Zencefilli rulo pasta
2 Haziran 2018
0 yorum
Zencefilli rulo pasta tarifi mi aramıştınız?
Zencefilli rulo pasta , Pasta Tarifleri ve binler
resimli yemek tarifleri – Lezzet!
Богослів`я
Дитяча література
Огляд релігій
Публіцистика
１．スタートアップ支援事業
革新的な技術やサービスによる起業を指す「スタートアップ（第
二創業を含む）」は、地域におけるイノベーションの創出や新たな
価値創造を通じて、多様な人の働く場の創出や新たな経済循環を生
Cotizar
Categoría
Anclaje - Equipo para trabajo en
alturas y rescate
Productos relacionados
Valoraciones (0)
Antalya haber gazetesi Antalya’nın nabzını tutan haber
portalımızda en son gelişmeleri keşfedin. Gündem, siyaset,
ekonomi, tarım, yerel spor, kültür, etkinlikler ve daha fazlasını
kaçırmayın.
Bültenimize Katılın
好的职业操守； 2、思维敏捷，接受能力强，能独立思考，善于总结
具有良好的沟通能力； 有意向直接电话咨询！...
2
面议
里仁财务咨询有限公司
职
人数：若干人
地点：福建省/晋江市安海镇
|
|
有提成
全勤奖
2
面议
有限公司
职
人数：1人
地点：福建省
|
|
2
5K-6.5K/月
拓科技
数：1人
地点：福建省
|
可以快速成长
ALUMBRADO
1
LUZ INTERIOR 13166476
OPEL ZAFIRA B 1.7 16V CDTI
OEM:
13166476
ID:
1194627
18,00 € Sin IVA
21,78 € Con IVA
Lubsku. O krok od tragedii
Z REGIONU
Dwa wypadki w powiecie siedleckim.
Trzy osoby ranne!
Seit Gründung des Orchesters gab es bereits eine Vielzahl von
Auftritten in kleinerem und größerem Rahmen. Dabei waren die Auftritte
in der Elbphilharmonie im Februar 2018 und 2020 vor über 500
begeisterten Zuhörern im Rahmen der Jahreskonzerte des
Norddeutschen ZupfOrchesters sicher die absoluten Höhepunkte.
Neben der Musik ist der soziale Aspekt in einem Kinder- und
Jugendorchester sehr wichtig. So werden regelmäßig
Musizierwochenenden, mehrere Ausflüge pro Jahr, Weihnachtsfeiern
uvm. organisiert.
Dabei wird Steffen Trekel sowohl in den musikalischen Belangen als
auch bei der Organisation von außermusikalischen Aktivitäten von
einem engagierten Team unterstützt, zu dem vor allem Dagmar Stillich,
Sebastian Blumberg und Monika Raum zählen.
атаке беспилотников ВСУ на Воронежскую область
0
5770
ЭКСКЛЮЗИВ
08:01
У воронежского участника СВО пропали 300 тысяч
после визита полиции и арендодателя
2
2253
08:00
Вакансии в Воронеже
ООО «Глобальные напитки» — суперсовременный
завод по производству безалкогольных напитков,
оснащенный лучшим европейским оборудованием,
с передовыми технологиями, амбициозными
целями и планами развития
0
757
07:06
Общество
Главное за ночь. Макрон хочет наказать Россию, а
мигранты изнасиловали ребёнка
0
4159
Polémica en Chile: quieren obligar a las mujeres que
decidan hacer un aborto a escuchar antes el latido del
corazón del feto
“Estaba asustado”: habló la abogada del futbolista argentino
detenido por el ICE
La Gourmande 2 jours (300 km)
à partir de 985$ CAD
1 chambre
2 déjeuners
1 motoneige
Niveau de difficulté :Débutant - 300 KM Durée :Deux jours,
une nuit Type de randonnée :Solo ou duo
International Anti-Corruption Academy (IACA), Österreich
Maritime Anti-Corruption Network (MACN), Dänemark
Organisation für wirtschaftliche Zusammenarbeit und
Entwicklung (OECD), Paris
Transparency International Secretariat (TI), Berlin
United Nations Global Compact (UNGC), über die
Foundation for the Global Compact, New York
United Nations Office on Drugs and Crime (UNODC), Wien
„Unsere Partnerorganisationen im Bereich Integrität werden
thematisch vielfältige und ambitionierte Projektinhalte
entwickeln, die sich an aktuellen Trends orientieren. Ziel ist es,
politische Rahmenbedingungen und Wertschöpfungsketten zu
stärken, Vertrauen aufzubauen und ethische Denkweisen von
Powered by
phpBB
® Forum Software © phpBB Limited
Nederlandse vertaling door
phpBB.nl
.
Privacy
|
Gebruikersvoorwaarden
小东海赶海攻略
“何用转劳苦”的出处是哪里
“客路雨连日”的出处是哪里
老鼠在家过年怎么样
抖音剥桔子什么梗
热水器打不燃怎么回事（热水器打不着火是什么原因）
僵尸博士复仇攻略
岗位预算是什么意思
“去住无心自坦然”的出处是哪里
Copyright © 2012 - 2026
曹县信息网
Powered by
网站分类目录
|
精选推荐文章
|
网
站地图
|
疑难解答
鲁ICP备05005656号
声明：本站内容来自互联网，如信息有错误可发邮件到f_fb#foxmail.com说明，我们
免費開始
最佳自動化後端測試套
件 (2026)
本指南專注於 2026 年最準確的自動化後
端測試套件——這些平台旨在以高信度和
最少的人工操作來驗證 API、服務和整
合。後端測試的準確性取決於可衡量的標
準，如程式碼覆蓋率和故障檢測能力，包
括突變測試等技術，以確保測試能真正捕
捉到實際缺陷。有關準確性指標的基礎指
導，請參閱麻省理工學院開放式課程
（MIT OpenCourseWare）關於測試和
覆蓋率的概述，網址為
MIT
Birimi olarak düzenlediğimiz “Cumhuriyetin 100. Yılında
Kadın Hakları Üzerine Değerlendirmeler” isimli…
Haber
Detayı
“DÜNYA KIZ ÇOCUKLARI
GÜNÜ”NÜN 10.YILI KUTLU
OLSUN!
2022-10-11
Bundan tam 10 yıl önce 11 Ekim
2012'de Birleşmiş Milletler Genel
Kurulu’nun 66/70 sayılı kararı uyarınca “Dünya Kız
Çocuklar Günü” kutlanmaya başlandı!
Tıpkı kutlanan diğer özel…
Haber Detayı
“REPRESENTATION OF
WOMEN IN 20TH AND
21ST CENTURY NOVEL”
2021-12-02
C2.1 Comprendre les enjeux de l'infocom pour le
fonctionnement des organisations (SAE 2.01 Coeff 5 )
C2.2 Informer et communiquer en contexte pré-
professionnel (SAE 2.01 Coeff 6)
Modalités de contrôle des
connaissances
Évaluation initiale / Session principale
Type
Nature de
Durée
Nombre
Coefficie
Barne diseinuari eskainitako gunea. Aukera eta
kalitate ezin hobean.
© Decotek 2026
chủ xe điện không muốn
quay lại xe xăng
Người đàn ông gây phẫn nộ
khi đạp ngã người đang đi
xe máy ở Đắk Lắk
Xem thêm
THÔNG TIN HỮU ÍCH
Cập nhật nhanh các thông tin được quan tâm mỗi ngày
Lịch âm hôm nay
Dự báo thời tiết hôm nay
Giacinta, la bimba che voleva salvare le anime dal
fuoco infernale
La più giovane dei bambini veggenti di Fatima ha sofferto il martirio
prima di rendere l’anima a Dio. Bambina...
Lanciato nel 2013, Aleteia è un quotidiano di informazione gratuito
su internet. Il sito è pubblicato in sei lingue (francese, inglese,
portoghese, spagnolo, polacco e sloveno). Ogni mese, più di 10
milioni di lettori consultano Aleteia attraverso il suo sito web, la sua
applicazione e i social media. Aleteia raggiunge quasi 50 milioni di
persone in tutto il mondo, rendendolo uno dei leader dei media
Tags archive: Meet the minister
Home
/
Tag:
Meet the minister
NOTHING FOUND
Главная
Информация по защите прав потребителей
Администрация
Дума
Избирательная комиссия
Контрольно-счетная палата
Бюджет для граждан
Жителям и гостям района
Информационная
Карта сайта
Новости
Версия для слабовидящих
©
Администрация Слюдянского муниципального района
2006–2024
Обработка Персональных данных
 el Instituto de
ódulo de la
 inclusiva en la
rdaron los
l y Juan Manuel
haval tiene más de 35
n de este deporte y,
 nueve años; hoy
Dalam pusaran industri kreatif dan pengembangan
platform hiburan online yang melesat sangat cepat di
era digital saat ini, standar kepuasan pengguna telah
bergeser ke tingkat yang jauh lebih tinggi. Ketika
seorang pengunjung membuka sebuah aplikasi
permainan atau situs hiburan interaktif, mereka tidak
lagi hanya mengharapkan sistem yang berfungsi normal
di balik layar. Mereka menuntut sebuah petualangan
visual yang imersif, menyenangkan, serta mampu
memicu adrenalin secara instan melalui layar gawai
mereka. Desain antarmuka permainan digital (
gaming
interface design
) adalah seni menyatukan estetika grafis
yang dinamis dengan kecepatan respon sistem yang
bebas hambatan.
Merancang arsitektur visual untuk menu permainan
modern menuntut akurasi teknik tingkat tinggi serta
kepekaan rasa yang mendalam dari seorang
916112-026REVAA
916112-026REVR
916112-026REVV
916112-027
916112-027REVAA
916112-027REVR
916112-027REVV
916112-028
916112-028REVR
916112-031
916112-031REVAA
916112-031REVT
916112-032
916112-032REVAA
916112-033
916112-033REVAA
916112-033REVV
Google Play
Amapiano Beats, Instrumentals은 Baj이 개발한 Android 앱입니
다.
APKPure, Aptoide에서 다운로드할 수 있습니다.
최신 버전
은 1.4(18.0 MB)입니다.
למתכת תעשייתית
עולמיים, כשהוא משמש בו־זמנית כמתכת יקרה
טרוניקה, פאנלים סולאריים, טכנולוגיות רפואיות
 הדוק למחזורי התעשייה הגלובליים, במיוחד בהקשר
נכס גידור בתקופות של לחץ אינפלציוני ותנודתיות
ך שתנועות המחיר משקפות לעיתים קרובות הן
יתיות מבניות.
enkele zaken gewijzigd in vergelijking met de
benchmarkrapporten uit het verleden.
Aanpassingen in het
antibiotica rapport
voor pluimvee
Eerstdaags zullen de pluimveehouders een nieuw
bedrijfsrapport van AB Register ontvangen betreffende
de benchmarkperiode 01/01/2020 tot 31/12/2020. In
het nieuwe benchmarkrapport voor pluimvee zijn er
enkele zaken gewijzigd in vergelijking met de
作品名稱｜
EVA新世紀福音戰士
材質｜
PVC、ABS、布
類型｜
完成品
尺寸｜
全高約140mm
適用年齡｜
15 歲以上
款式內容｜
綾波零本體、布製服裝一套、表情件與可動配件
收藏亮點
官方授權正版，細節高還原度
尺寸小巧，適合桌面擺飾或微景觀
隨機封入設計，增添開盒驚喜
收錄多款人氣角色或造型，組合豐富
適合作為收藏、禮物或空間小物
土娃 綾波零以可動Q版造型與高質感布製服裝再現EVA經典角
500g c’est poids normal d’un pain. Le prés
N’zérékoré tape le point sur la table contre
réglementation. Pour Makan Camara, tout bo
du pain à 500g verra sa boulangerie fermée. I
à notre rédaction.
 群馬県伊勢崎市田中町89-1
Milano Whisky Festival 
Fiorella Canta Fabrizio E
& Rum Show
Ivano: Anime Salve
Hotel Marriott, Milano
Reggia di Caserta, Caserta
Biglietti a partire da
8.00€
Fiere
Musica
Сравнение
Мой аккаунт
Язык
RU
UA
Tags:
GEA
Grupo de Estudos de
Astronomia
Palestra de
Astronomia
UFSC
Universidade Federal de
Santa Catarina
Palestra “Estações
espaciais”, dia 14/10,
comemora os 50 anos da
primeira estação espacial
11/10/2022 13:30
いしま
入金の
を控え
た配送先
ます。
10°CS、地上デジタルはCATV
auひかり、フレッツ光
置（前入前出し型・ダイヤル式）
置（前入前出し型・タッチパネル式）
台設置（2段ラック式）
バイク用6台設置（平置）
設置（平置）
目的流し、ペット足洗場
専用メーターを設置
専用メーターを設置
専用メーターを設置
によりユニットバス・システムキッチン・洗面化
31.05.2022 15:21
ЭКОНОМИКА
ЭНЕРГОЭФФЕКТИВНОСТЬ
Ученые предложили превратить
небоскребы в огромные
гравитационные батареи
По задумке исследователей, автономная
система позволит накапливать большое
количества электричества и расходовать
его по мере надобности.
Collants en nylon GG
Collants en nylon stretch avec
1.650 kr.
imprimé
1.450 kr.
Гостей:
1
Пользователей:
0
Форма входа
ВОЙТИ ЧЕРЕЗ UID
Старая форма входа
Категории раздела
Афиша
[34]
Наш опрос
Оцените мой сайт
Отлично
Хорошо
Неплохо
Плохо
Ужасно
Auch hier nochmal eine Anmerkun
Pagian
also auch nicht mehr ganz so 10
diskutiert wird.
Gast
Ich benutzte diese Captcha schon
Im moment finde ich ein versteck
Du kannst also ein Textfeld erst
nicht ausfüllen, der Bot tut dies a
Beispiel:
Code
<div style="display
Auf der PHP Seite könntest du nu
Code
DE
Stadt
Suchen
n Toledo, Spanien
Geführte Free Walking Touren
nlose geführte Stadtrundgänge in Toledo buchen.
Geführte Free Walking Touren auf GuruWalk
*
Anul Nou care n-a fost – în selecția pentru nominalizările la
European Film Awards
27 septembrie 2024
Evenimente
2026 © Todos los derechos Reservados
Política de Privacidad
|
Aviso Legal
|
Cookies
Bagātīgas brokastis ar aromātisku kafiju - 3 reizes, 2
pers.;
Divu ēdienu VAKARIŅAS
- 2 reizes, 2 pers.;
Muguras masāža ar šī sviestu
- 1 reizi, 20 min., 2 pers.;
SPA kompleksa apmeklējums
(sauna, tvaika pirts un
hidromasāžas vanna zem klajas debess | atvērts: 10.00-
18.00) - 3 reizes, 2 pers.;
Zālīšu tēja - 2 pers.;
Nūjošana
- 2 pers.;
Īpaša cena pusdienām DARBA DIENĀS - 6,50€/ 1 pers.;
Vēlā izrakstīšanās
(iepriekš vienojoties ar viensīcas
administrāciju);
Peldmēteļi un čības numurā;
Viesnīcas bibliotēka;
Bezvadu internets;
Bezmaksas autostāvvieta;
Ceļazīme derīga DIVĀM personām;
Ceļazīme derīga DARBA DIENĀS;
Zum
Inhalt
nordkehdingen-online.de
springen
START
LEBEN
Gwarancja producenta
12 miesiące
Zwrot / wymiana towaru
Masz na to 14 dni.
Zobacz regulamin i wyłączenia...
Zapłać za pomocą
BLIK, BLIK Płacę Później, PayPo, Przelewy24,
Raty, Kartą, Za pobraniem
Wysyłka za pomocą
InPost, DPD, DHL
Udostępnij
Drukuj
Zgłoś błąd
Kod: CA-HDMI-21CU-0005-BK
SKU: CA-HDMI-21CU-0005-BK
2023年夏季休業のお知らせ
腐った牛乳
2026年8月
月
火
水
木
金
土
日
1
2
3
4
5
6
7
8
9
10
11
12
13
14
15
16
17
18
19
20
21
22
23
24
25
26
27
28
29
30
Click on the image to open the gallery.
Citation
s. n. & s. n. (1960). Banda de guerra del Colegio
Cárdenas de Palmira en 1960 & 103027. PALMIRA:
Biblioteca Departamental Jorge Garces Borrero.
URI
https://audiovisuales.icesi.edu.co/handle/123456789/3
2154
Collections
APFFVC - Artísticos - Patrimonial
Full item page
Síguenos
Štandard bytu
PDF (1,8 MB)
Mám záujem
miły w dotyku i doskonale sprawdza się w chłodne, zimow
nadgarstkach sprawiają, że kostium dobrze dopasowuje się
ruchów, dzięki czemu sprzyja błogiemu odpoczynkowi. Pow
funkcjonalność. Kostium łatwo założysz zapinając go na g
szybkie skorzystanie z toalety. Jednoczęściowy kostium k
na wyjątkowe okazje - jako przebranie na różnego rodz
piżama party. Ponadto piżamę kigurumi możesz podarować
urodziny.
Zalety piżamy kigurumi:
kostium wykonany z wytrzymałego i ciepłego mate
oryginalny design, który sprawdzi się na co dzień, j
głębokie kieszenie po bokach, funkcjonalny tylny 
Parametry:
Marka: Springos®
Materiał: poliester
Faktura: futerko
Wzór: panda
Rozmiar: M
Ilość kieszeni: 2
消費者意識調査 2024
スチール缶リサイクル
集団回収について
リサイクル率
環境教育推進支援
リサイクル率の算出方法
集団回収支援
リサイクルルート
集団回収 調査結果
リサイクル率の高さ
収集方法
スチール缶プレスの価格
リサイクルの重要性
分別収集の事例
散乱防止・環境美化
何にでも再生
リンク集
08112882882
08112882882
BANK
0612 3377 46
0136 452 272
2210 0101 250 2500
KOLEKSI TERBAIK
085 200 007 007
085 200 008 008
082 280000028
──────────────────────────────
▶ _REQUIREMENT_
Rewrite the items from the beginning through the line containing "Valoraciones (0)", changing "Productos relacionados" to "Related products" and leaving everything else unchanged.

▶ _RESPONSE BOX_
Zencefilli rulo pasta
2 Haziran 2018
0 yorum
Zencefilli rulo pasta tarifi mi aramıştınız?
Zencefilli rulo pasta , Pasta Tarifleri ve binler
resimli yemek tarifleri – Lezzet!
Богослів`я
Дитяча література
Огляд релігій
Публіцистика
１．スタートアップ支援事業
革新的な技術やサービスによる起業を指す「スタートアップ（第
二創業を含む）」は、地域におけるイノベーションの創出や新たな
価値創造を通じて、多様な人の働く場の創出や新たな経済循環を生
Cotizar
Categoría
Anclaje - Equipo para trabajo en
alturas y rescate
Related products
Valoraciones (0)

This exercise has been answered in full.